### DATA SHOWN
- - - -
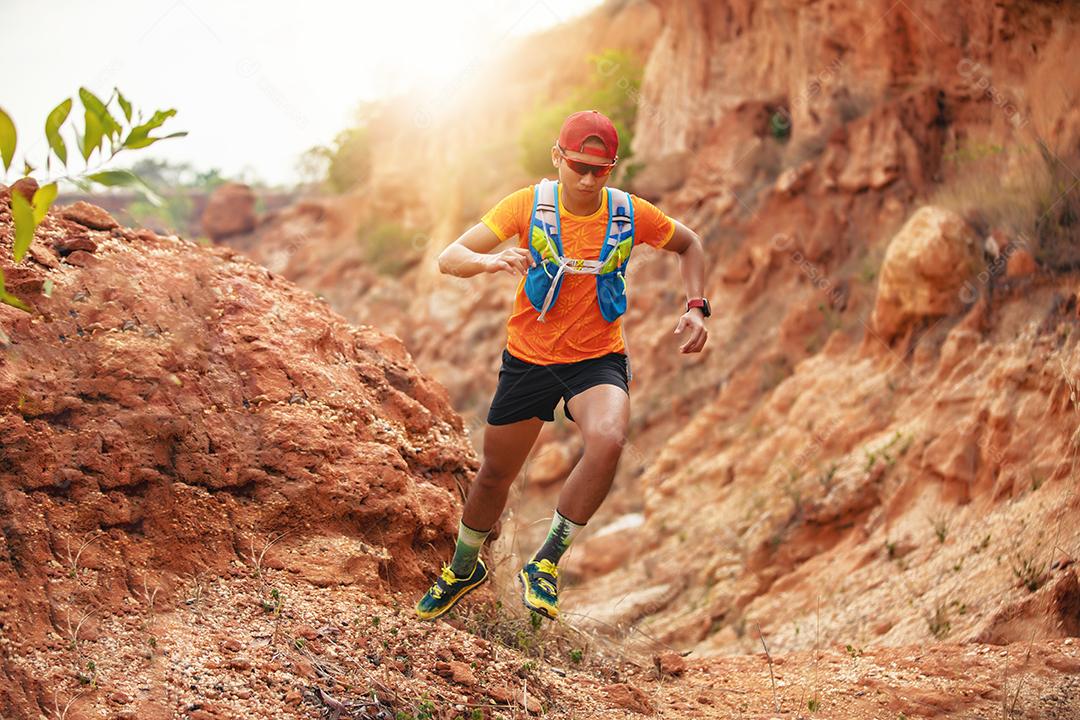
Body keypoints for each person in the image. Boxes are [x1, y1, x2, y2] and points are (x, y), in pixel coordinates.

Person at [415, 110, 709, 621]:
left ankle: (546, 561)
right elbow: (449, 256)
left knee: (610, 439)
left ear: (612, 168)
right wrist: (489, 261)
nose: (588, 178)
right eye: (578, 166)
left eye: (600, 169)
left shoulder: (629, 213)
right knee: (493, 477)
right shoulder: (528, 205)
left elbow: (690, 244)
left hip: (597, 359)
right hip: (529, 359)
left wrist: (696, 306)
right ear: (558, 157)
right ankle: (465, 567)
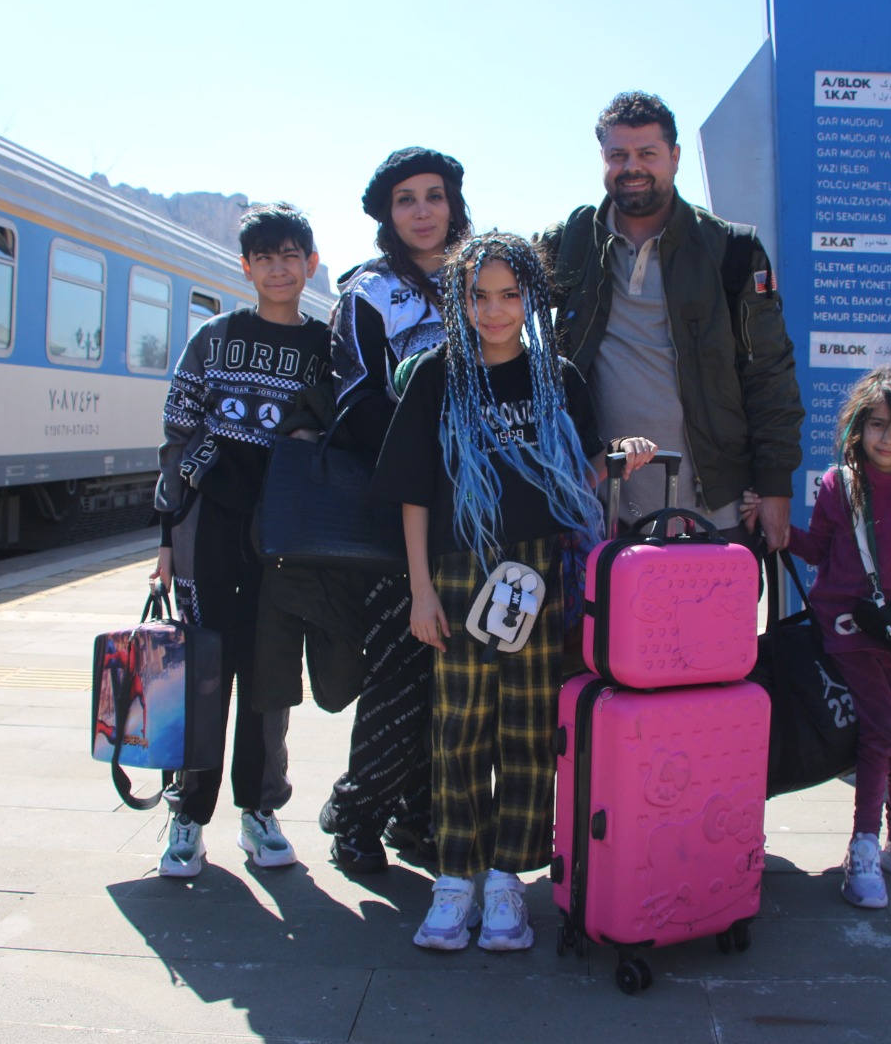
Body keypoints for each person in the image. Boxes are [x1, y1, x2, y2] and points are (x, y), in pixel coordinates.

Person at [371, 231, 656, 951]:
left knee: (528, 729)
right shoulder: (436, 376)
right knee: (458, 727)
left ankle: (507, 881)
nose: (495, 310)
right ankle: (454, 878)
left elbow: (575, 475)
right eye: (479, 296)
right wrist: (420, 591)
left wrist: (618, 459)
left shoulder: (557, 377)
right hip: (458, 568)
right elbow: (412, 493)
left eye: (509, 295)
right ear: (458, 300)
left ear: (530, 298)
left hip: (537, 572)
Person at [748, 365, 891, 909]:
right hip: (842, 628)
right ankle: (864, 847)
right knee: (882, 733)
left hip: (889, 633)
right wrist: (774, 527)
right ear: (859, 427)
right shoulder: (842, 484)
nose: (887, 437)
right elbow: (819, 549)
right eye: (877, 424)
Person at [537, 90, 802, 549]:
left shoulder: (730, 249)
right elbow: (491, 290)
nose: (632, 167)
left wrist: (776, 486)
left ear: (675, 157)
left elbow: (770, 373)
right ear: (602, 159)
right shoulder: (572, 243)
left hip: (713, 511)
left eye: (648, 153)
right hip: (599, 511)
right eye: (618, 155)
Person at [150, 202, 330, 877]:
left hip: (284, 531)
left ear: (311, 264)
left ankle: (259, 811)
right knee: (202, 670)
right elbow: (177, 436)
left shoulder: (326, 346)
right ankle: (187, 817)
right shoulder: (214, 337)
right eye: (265, 258)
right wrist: (167, 539)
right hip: (210, 529)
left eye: (290, 256)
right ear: (246, 267)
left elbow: (339, 430)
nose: (279, 269)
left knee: (270, 673)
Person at [319, 147, 473, 874]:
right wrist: (433, 456)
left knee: (457, 675)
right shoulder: (369, 292)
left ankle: (420, 817)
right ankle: (357, 815)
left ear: (453, 204)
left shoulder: (481, 281)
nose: (422, 211)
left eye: (434, 196)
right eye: (405, 199)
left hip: (479, 511)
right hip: (397, 510)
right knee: (398, 669)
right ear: (387, 213)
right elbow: (356, 402)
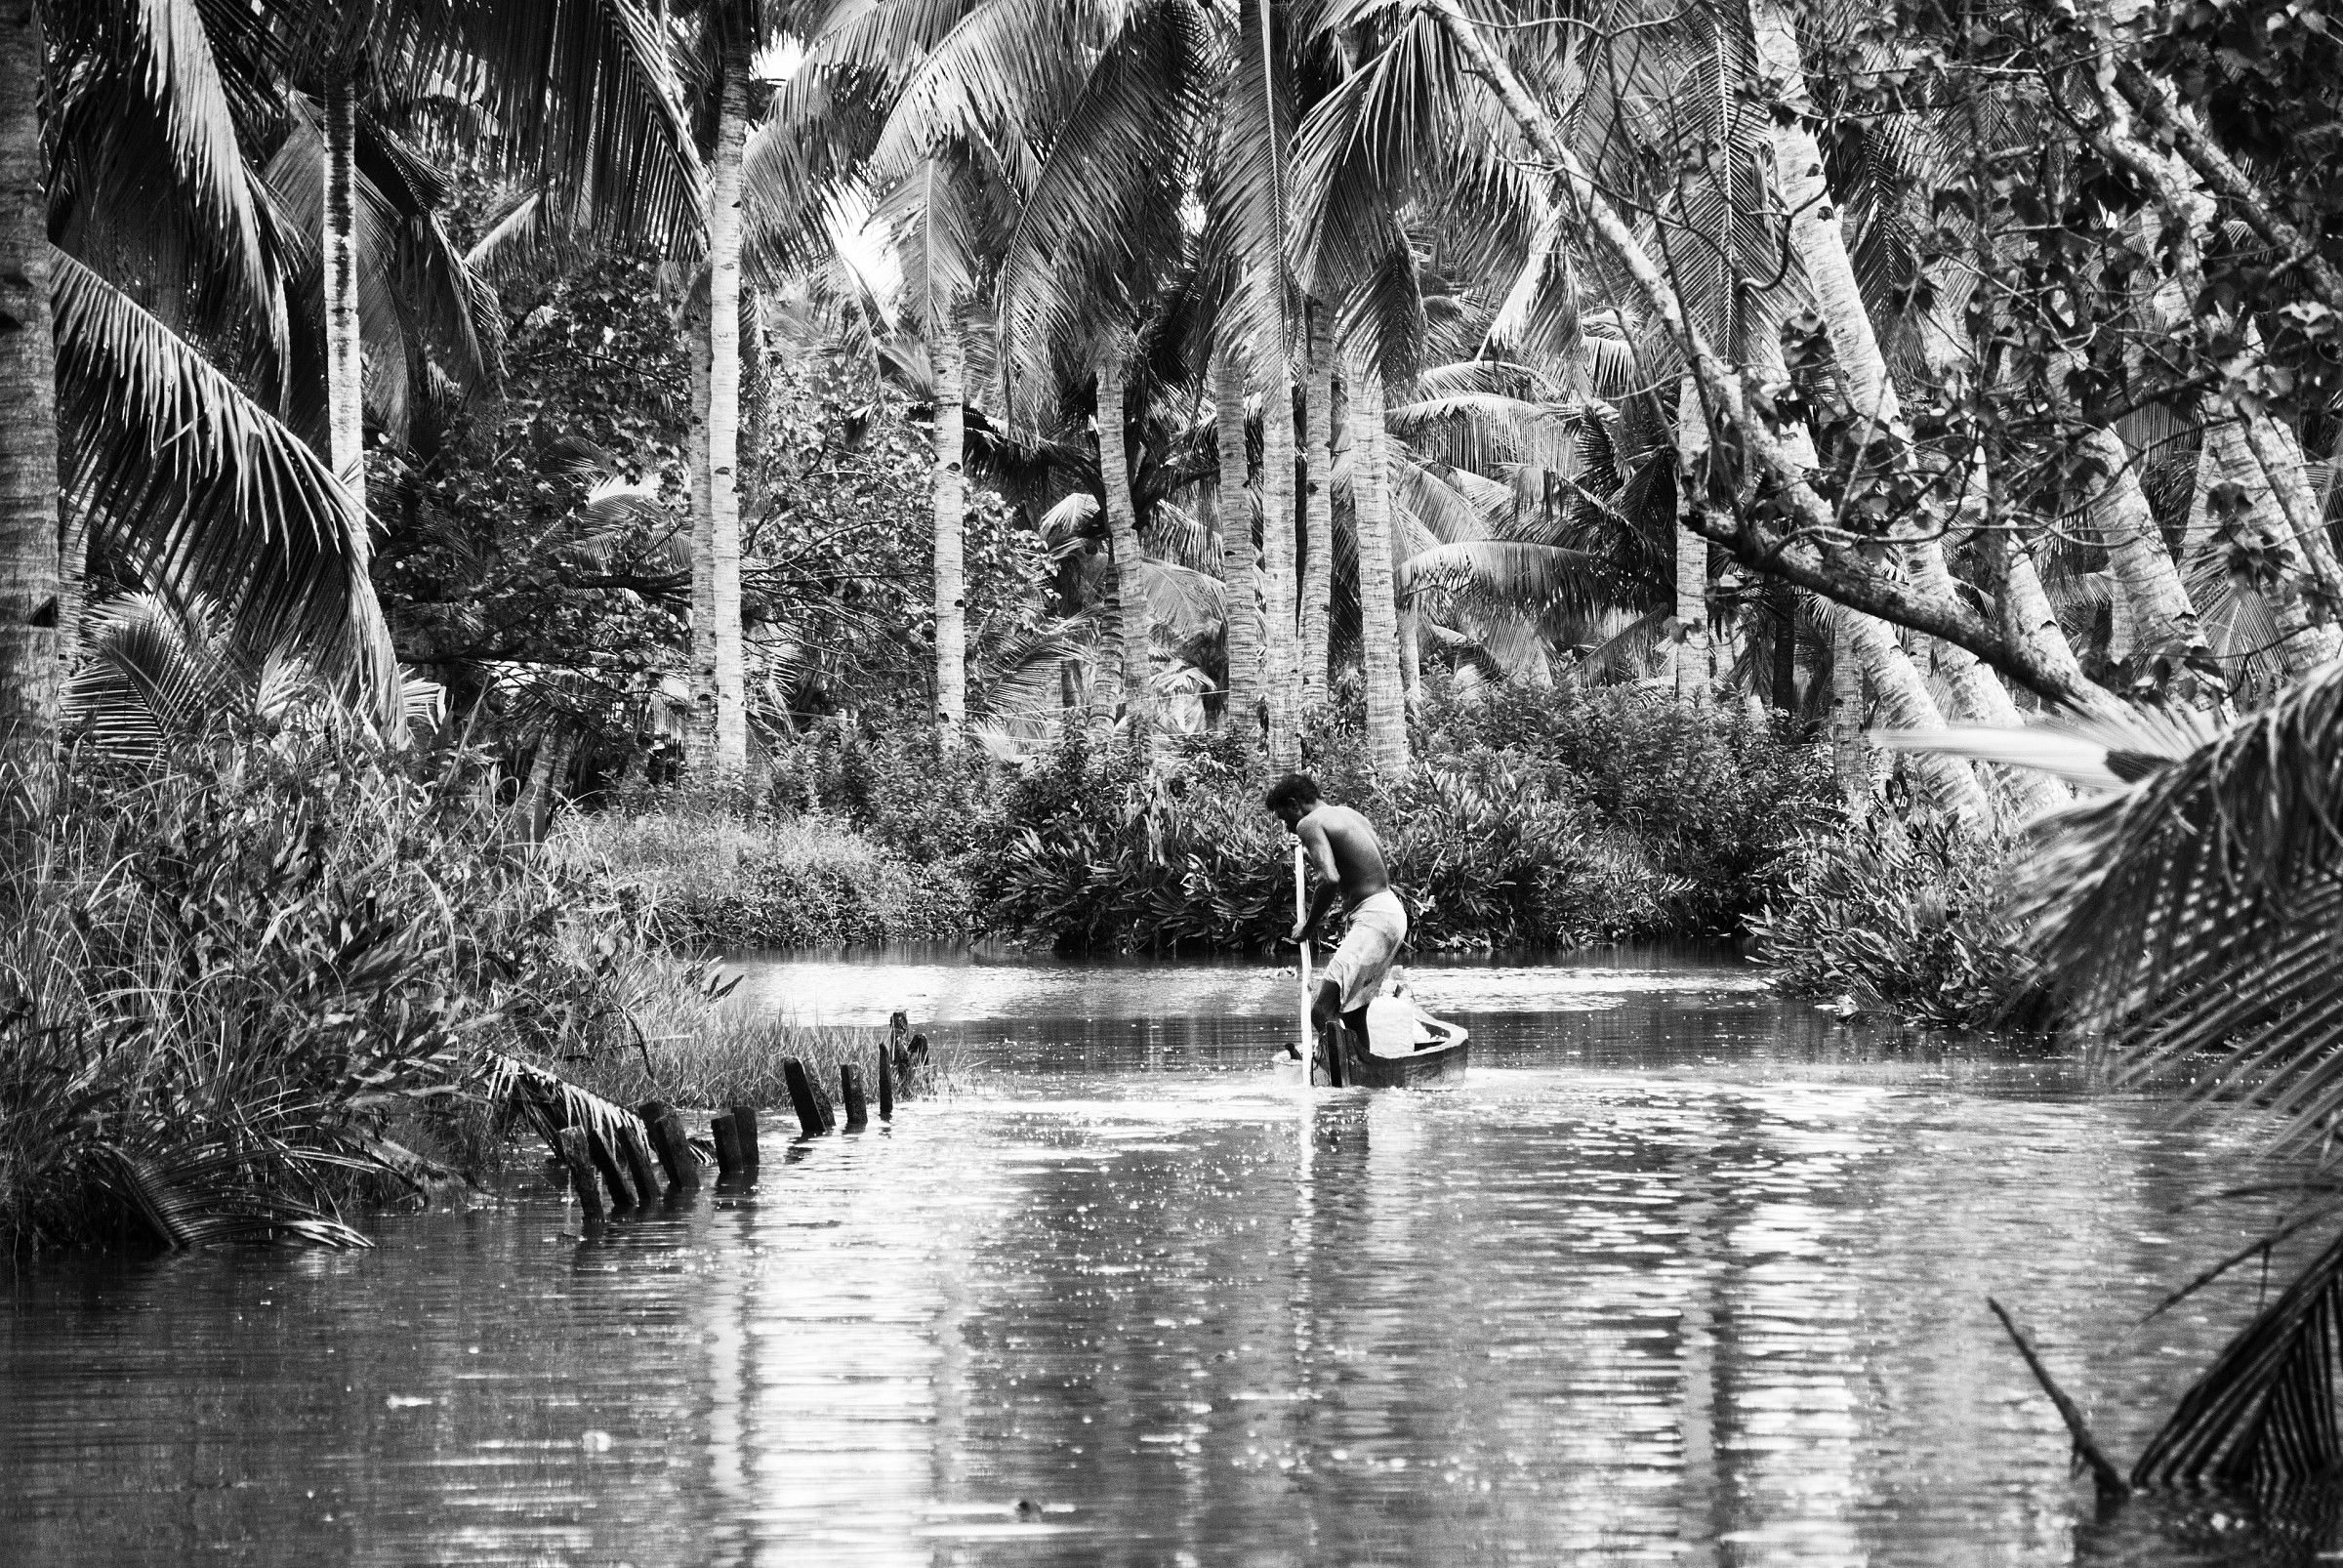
- - - -
### TO DO
Text only, please: give the listing again word for word with no images.

### EXERCISE SOLUTION
Body keypoints for each person in the image. Boxes are [x1, y1, x2, y2] and points are (x, y), in pixel coordinates.

Person at [415, 110, 709, 621]:
left ankle: (546, 561)
right elbow: (449, 256)
left knee: (610, 439)
left ear: (612, 168)
right wrist: (489, 261)
nose: (588, 178)
right eye: (578, 166)
left eye: (600, 169)
left shoulder: (629, 213)
right knee: (493, 477)
right shoulder: (528, 205)
left elbow: (690, 244)
left hip: (597, 359)
right hip: (529, 359)
left wrist: (696, 306)
right ear: (558, 157)
right ankle: (465, 567)
Body keypoints for each person in the image. Boxes are [x1, y1, x2, y2] and points are (x, y), in pixel coordinates.

Person at [371, 231, 656, 951]:
left knee: (528, 729)
right shoulder: (436, 376)
right knee: (458, 727)
left ankle: (507, 881)
nose: (495, 310)
right ankle: (454, 878)
left elbow: (575, 475)
right eye: (479, 296)
right wrist: (420, 591)
left wrist: (618, 459)
left shoulder: (557, 377)
right hip: (458, 568)
right elbow: (412, 493)
left eye: (509, 295)
right ear: (458, 300)
left ear: (530, 298)
left hip: (537, 572)
Person at [748, 365, 891, 909]:
right hip: (842, 628)
right ankle: (864, 847)
right knee: (882, 733)
left hip: (889, 633)
right wrist: (774, 527)
right ear: (859, 427)
right shoulder: (842, 484)
nose: (887, 437)
right elbow: (819, 549)
right eye: (877, 424)
Person at [537, 90, 802, 549]:
left shoulder: (730, 249)
right elbow: (491, 290)
nose: (632, 167)
left wrist: (776, 486)
left ear: (675, 157)
left elbow: (770, 373)
right ear: (602, 159)
right shoulder: (572, 243)
left hip: (713, 511)
left eye: (648, 153)
right hip: (599, 511)
right eye: (618, 155)
Person at [150, 202, 330, 877]:
left hip: (284, 531)
left ear: (311, 264)
left ankle: (259, 811)
right knee: (202, 670)
right elbow: (177, 436)
left shoulder: (326, 346)
right ankle: (187, 817)
right shoulder: (214, 337)
right eye: (265, 258)
right wrist: (167, 539)
right hip: (210, 529)
left eye: (290, 256)
right ear: (246, 267)
left elbow: (339, 430)
nose: (279, 269)
left knee: (270, 673)
Person at [319, 147, 473, 874]:
right wrist: (433, 456)
left knee: (457, 675)
right shoulder: (369, 292)
left ankle: (420, 817)
right ankle: (357, 815)
left ear: (453, 204)
left shoulder: (481, 281)
nose: (422, 211)
left eye: (434, 196)
right eye: (405, 199)
left hip: (479, 511)
right hip: (397, 510)
right knee: (398, 669)
right ear: (387, 213)
right elbow: (356, 402)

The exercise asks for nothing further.